* _PROBLEM TO SOLVE_:
Copy the listing below letter for letter, passing over each picture.
________________
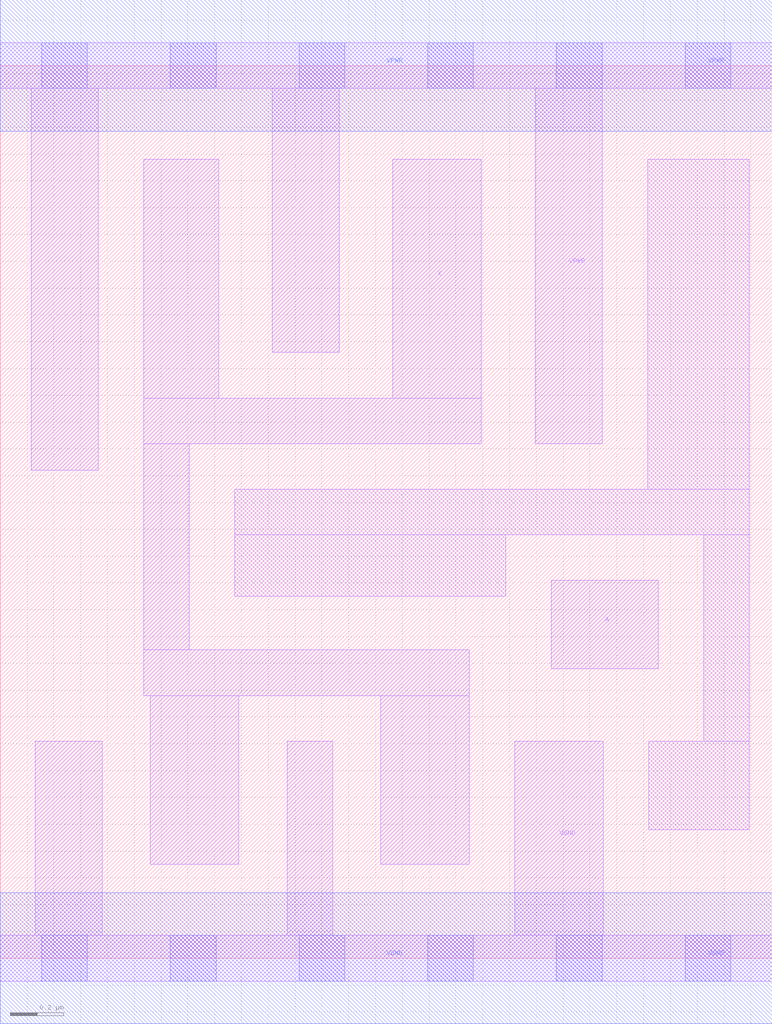
<source format=lef>
# Copyright 2020 The SkyWater PDK Authors
#
# Licensed under the Apache License, Version 2.0 (the "License");
# you may not use this file except in compliance with the License.
# You may obtain a copy of the License at
#
#     https://www.apache.org/licenses/LICENSE-2.0
#
# Unless required by applicable law or agreed to in writing, software
# distributed under the License is distributed on an "AS IS" BASIS,
# WITHOUT WARRANTIES OR CONDITIONS OF ANY KIND, either express or implied.
# See the License for the specific language governing permissions and
# limitations under the License.
#
# SPDX-License-Identifier: Apache-2.0

VERSION 5.7 ;
  NAMESCASESENSITIVE ON ;
  NOWIREEXTENSIONATPIN ON ;
  DIVIDERCHAR "/" ;
  BUSBITCHARS "[]" ;
UNITS
  DATABASE MICRONS 200 ;
END UNITS
MACRO sky130_fd_sc_hs__clkbuf_4
  CLASS CORE ;
  SOURCE USER ;
  FOREIGN sky130_fd_sc_hs__clkbuf_4 ;
  ORIGIN  0.000000  0.000000 ;
  SIZE  2.880000 BY  3.330000 ;
  SYMMETRY X Y ;
  SITE unit ;
  PIN A
    ANTENNAGATEAREA  0.231000 ;
    DIRECTION INPUT ;
    USE SIGNAL ;
    PORT
      LAYER li1 ;
        RECT 2.055000 1.080000 2.455000 1.410000 ;
    END
  END A
  PIN X
    ANTENNADIFFAREA  0.924000 ;
    DIRECTION OUTPUT ;
    USE SIGNAL ;
    PORT
      LAYER li1 ;
        RECT 0.535000 0.980000 1.750000 1.150000 ;
        RECT 0.535000 1.150000 0.705000 1.920000 ;
        RECT 0.535000 1.920000 1.795000 2.090000 ;
        RECT 0.535000 2.090000 0.815000 2.980000 ;
        RECT 0.560000 0.350000 0.890000 0.980000 ;
        RECT 1.420000 0.350000 1.750000 0.980000 ;
        RECT 1.465000 2.090000 1.795000 2.980000 ;
    END
  END X
  PIN VGND
    DIRECTION INOUT ;
    USE GROUND ;
    PORT
      LAYER li1 ;
        RECT 0.000000 -0.085000 2.880000 0.085000 ;
        RECT 0.130000  0.085000 0.380000 0.810000 ;
        RECT 1.070000  0.085000 1.240000 0.810000 ;
        RECT 1.920000  0.085000 2.250000 0.810000 ;
      LAYER mcon ;
        RECT 0.155000 -0.085000 0.325000 0.085000 ;
        RECT 0.635000 -0.085000 0.805000 0.085000 ;
        RECT 1.115000 -0.085000 1.285000 0.085000 ;
        RECT 1.595000 -0.085000 1.765000 0.085000 ;
        RECT 2.075000 -0.085000 2.245000 0.085000 ;
        RECT 2.555000 -0.085000 2.725000 0.085000 ;
      LAYER met1 ;
        RECT 0.000000 -0.245000 2.880000 0.245000 ;
    END
  END VGND
  PIN VPWR
    DIRECTION INOUT ;
    USE POWER ;
    PORT
      LAYER li1 ;
        RECT 0.000000 3.245000 2.880000 3.415000 ;
        RECT 0.115000 1.820000 0.365000 3.245000 ;
        RECT 1.015000 2.260000 1.265000 3.245000 ;
        RECT 1.995000 1.920000 2.245000 3.245000 ;
      LAYER mcon ;
        RECT 0.155000 3.245000 0.325000 3.415000 ;
        RECT 0.635000 3.245000 0.805000 3.415000 ;
        RECT 1.115000 3.245000 1.285000 3.415000 ;
        RECT 1.595000 3.245000 1.765000 3.415000 ;
        RECT 2.075000 3.245000 2.245000 3.415000 ;
        RECT 2.555000 3.245000 2.725000 3.415000 ;
      LAYER met1 ;
        RECT 0.000000 3.085000 2.880000 3.575000 ;
    END
  END VPWR
  OBS
    LAYER li1 ;
      RECT 0.875000 1.350000 1.885000 1.580000 ;
      RECT 0.875000 1.580000 2.795000 1.750000 ;
      RECT 2.415000 1.750000 2.795000 2.980000 ;
      RECT 2.420000 0.480000 2.795000 0.810000 ;
      RECT 2.625000 0.810000 2.795000 1.580000 ;
  END
END sky130_fd_sc_hs__clkbuf_4

</source>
________________
* _ANSWER BELOW_:
<source format=lef>
# Copyright 2020 The SkyWater PDK Authors
#
# Licensed under the Apache License, Version 2.0 (the "License");
# you may not use this file except in compliance with the License.
# You may obtain a copy of the License at
#
#     https://www.apache.org/licenses/LICENSE-2.0
#
# Unless required by applicable law or agreed to in writing, software
# distributed under the License is distributed on an "AS IS" BASIS,
# WITHOUT WARRANTIES OR CONDITIONS OF ANY KIND, either express or implied.
# See the License for the specific language governing permissions and
# limitations under the License.
#
# SPDX-License-Identifier: Apache-2.0

VERSION 5.7 ;
  NAMESCASESENSITIVE ON ;
  NOWIREEXTENSIONATPIN ON ;
  DIVIDERCHAR "/" ;
  BUSBITCHARS "[]" ;
UNITS
  DATABASE MICRONS 200 ;
END UNITS
MACRO sky130_fd_sc_hs__clkbuf_4
  CLASS CORE ;
  SOURCE USER ;
  FOREIGN sky130_fd_sc_hs__clkbuf_4 ;
  ORIGIN  0.000000  0.000000 ;
  SIZE  2.880000 BY  3.330000 ;
  SYMMETRY X Y ;
  SITE unit ;
  PIN A
    ANTENNAGATEAREA  0.231000 ;
    DIRECTION INPUT ;
    USE SIGNAL ;
    PORT
      LAYER li1 ;
        RECT 2.055000 1.080000 2.455000 1.410000 ;
    END
  END A
  PIN X
    ANTENNADIFFAREA  0.924000 ;
    DIRECTION OUTPUT ;
    USE SIGNAL ;
    PORT
      LAYER li1 ;
        RECT 0.535000 0.980000 1.750000 1.150000 ;
        RECT 0.535000 1.150000 0.705000 1.920000 ;
        RECT 0.535000 1.920000 1.795000 2.090000 ;
        RECT 0.535000 2.090000 0.815000 2.980000 ;
        RECT 0.560000 0.350000 0.890000 0.980000 ;
        RECT 1.420000 0.350000 1.750000 0.980000 ;
        RECT 1.465000 2.090000 1.795000 2.980000 ;
    END
  END X
  PIN VGND
    DIRECTION INOUT ;
    USE GROUND ;
    PORT
      LAYER li1 ;
        RECT 0.000000 -0.085000 2.880000 0.085000 ;
        RECT 0.130000  0.085000 0.380000 0.810000 ;
        RECT 1.070000  0.085000 1.240000 0.810000 ;
        RECT 1.920000  0.085000 2.250000 0.810000 ;
      LAYER mcon ;
        RECT 0.155000 -0.085000 0.325000 0.085000 ;
        RECT 0.635000 -0.085000 0.805000 0.085000 ;
        RECT 1.115000 -0.085000 1.285000 0.085000 ;
        RECT 1.595000 -0.085000 1.765000 0.085000 ;
        RECT 2.075000 -0.085000 2.245000 0.085000 ;
        RECT 2.555000 -0.085000 2.725000 0.085000 ;
      LAYER met1 ;
        RECT 0.000000 -0.245000 2.880000 0.245000 ;
    END
  END VGND
  PIN VPWR
    DIRECTION INOUT ;
    USE POWER ;
    PORT
      LAYER li1 ;
        RECT 0.000000 3.245000 2.880000 3.415000 ;
        RECT 0.115000 1.820000 0.365000 3.245000 ;
        RECT 1.015000 2.260000 1.265000 3.245000 ;
        RECT 1.995000 1.920000 2.245000 3.245000 ;
      LAYER mcon ;
        RECT 0.155000 3.245000 0.325000 3.415000 ;
        RECT 0.635000 3.245000 0.805000 3.415000 ;
        RECT 1.115000 3.245000 1.285000 3.415000 ;
        RECT 1.595000 3.245000 1.765000 3.415000 ;
        RECT 2.075000 3.245000 2.245000 3.415000 ;
        RECT 2.555000 3.245000 2.725000 3.415000 ;
      LAYER met1 ;
        RECT 0.000000 3.085000 2.880000 3.575000 ;
    END
  END VPWR
  OBS
    LAYER li1 ;
      RECT 0.875000 1.350000 1.885000 1.580000 ;
      RECT 0.875000 1.580000 2.795000 1.750000 ;
      RECT 2.415000 1.750000 2.795000 2.980000 ;
      RECT 2.420000 0.480000 2.795000 0.810000 ;
      RECT 2.625000 0.810000 2.795000 1.580000 ;
  END
END sky130_fd_sc_hs__clkbuf_4

</source>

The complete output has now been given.